**Prompt 1:** From the passage about Gaza, the West Bank and Jerusalem, copy the text word for word. Begin at the words "In those days, we" and stop after the words "risking their lives.".
**Prompt 2:** List every person mentioned by name in the passage about Gaza, the West Bank and Jerusalem.
**Prompt 3:** Continue the passage about Gaza, the West Bank and Jerusalem, starting after its final sentence.

**Document section:**
In those days, we drove around Gaza and the West Bank in a car with blue license plates — meaning Palestinian — and my friend Jamil spread a checked keffiyeh on the dashboard to reinforce the message. But the kids threw stones at us anyway, not with the viciousness they used in the real game, against the Israeli soldiers, but somewhat in the way that pitchers warm up in the bullpen, just keeping their arms loose. Sometimes they laughed at us as they threw. Jamil — amused, embarrassed, outraged all at once — wagged his finger at them. Assaulting him, they were throwing, in effect, at their own fathers — and yet in the context of the Intifada, the kids had the moral authority; they, not the fathers, were risking their lives.

Two monotheisms is one too many in a small, bitter place. Jerusalem is a holy city, God help it — palpably, magically holy. That's the trouble. Holiness makes people crazy. David Ben-Gurion toyed with the idea, when Israel was just starting, of tearing down the walls of the Old City of Jerusalem — a blasphemous idea, until you look behind it to see the point: People cannot lead normal lives in a manifestly holy place, especially one so dogmatically contested. They are subject to ecstacies, and there is nothing worse than ecstatic violence, which is the form that religion may take when it goes into politics; absolutism does not like to share, and considers whatever gruesome aggressions it may commit to be justified as self-defense. Religious indignation expresses itself as massacre.

If you enter the living room of almost any Palestinian almost anywhere in the world, you will probably see a large photograph of the magnificent golden Dome of the Rock, set against a flawless blue sky. The other morning, just before the Jewish New Year, Likud party chairman Ariel Sharon and a half dozen other party leaders walked through the Mughrabi Gate, near the Western Wall, and approached the Dome of the Rock itself. About a thousand Israeli policemen came along to protect them. The Israeli paper Ha'aretz reports that several Palestinian members of the Knesset were on hand, and walked with the Sharon party for a little way, talking and even laughing; but then, says Ha'aretz, the Palestinian politicians spotted the TV cameras, and began hurling abuse at the Likud people.

**Raw data:**
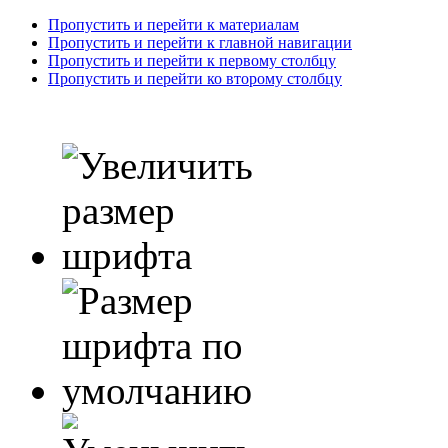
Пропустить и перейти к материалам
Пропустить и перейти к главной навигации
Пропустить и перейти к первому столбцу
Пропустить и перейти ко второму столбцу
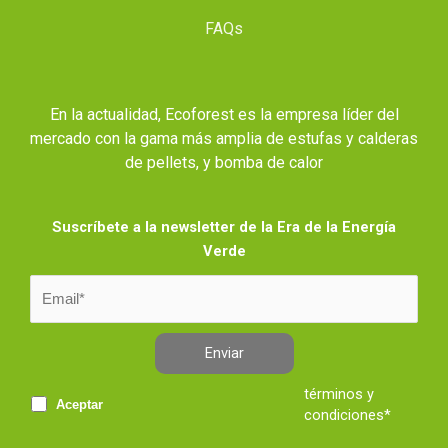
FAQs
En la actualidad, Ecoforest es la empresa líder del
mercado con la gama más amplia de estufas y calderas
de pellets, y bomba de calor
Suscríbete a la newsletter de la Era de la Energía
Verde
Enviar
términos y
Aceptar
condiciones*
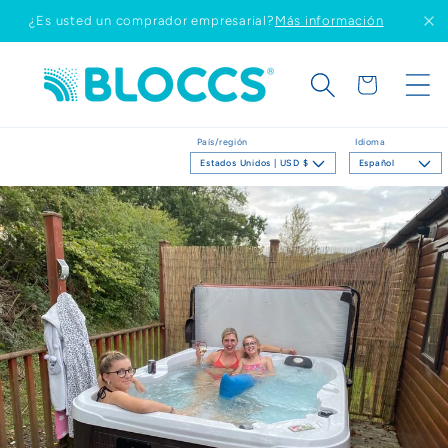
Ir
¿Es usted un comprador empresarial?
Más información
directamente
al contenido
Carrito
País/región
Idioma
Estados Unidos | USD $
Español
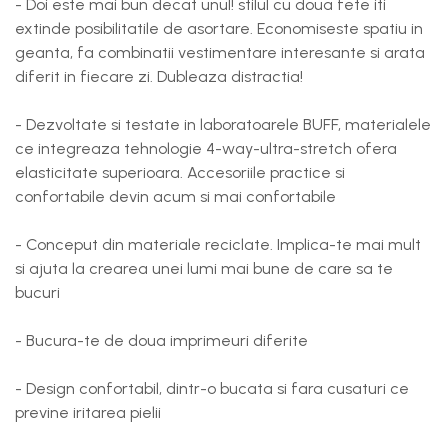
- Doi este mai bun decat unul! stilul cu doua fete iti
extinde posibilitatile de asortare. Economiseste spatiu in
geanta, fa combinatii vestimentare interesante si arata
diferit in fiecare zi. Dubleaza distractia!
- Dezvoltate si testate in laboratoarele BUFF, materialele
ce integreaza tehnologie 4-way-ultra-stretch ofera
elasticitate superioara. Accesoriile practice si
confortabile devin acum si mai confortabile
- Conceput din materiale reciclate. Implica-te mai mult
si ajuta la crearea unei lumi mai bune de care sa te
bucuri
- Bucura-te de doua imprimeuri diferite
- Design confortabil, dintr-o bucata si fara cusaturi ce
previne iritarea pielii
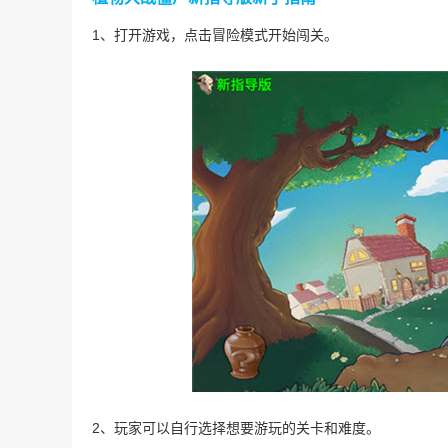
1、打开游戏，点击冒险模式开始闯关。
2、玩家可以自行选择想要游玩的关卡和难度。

==

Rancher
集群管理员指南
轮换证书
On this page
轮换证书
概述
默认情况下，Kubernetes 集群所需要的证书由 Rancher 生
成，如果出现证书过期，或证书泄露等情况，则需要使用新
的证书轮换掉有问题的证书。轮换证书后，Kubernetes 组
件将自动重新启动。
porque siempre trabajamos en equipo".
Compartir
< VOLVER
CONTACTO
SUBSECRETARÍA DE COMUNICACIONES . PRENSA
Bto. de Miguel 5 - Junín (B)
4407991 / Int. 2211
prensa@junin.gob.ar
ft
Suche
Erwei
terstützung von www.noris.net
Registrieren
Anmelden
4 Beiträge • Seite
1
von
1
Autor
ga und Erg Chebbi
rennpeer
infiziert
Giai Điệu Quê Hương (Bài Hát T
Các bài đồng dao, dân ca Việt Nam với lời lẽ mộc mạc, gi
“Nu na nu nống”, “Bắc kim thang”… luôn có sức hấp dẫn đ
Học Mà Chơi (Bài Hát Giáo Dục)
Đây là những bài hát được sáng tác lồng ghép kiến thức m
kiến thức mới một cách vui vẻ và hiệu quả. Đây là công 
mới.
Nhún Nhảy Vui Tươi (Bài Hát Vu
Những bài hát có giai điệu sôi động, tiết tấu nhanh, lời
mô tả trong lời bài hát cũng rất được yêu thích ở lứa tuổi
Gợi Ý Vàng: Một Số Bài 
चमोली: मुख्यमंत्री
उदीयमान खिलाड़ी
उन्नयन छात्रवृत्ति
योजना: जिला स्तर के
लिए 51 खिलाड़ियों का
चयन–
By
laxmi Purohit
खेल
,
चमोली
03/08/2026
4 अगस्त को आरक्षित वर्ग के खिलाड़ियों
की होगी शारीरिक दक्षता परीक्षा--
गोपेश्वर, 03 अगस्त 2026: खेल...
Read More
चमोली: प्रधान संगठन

==

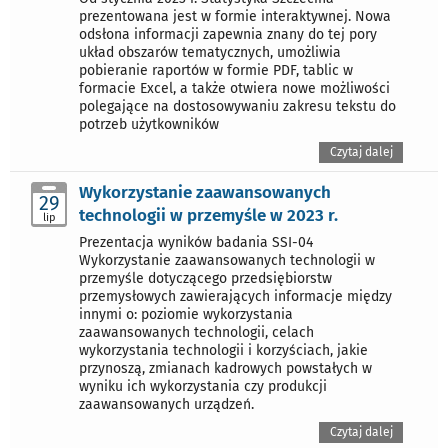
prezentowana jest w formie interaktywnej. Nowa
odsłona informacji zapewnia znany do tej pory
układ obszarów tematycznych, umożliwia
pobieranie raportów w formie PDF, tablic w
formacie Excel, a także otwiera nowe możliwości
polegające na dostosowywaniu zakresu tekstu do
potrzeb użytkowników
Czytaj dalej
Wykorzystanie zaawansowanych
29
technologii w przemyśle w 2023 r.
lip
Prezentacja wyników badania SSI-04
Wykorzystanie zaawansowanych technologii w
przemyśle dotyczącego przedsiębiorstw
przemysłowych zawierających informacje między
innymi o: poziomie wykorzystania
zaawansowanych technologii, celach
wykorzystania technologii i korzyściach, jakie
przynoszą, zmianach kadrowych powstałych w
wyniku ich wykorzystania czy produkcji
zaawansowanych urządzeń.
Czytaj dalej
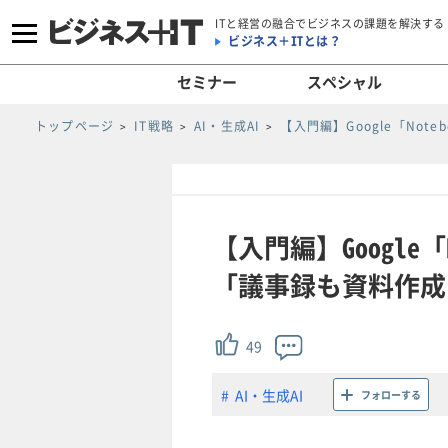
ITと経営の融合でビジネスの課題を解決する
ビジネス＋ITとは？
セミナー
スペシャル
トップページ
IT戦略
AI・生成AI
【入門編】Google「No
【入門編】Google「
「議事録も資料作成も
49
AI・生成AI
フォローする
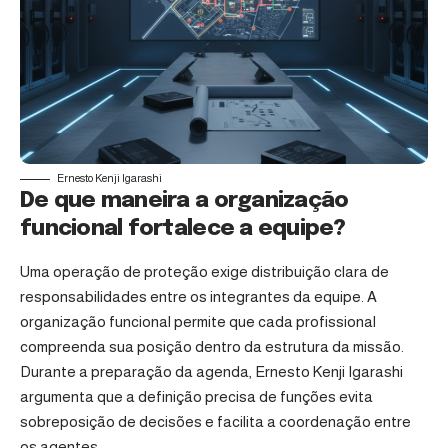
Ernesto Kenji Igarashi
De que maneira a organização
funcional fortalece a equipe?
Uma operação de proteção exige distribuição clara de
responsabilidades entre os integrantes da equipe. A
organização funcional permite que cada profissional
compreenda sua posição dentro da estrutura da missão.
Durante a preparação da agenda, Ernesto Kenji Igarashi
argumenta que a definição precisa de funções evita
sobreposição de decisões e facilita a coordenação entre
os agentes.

**Task output 1:**
In those days, we drove around Gaza and the West Bank in a car with blue license plates — meaning Palestinian — and my friend Jamil spread a checked keffiyeh on the dashboard to reinforce the message. But the kids threw stones at us anyway, not with the viciousness they used in the real game, against the Israeli soldiers, but somewhat in the way that pitchers warm up in the bullpen, just keeping their arms loose. Sometimes they laughed at us as they threw. Jamil — amused, embarrassed, outraged all at once — wagged his finger at them. Assaulting him, they were throwing, in effect, at their own fathers — and yet in the context of the Intifada, the kids had the moral authority; they, not the fathers, were risking their lives.

**Task output 2:**
Jamil
David Ben-Gurion
Ariel Sharon

**Task output 3:**
Sharon performed this provocation for a reason. Prime Minister Ehud Barak had just given an interview to the Jerusalem Post in which he suggested that a peace agreement might allow for separate side-by-side capitals, Israeli and Palestinian, to share the city, to be called both Jerusalem and Al-Quds ("the holy," the Arab name). Sharon said, "This is a major historical mistake. It is the first time that a Jewish leader agreed to divide Jerusalem."

So Sharon came to the Dome of the Rock to assert sovereignty, and to stick a thumb in the Muslim eye. He achieved the desired effect: Within a day or two, Israel and the Occupied Territories had reverted (as they usually do) to a vicious status quo ante, the Intifada, only this time with guns. People started dying. Hundreds were wounded. Was it Sharon's intent to empower the Palestinian extremists in Hamas, to derail Arafat, and thus to return the parties to the more candid and manly state of outright war, which is Sharon's preferred medium?

All the rest of us keep waiting for these sectarian idiocies to die of exhaustion or embarrassment or the world's disgust. But an abscess is an infection that walls itself off and makes itself impregnable. The usual antibiotics (reason, common sense) can't penetrate. The infection goes on, and gets worse.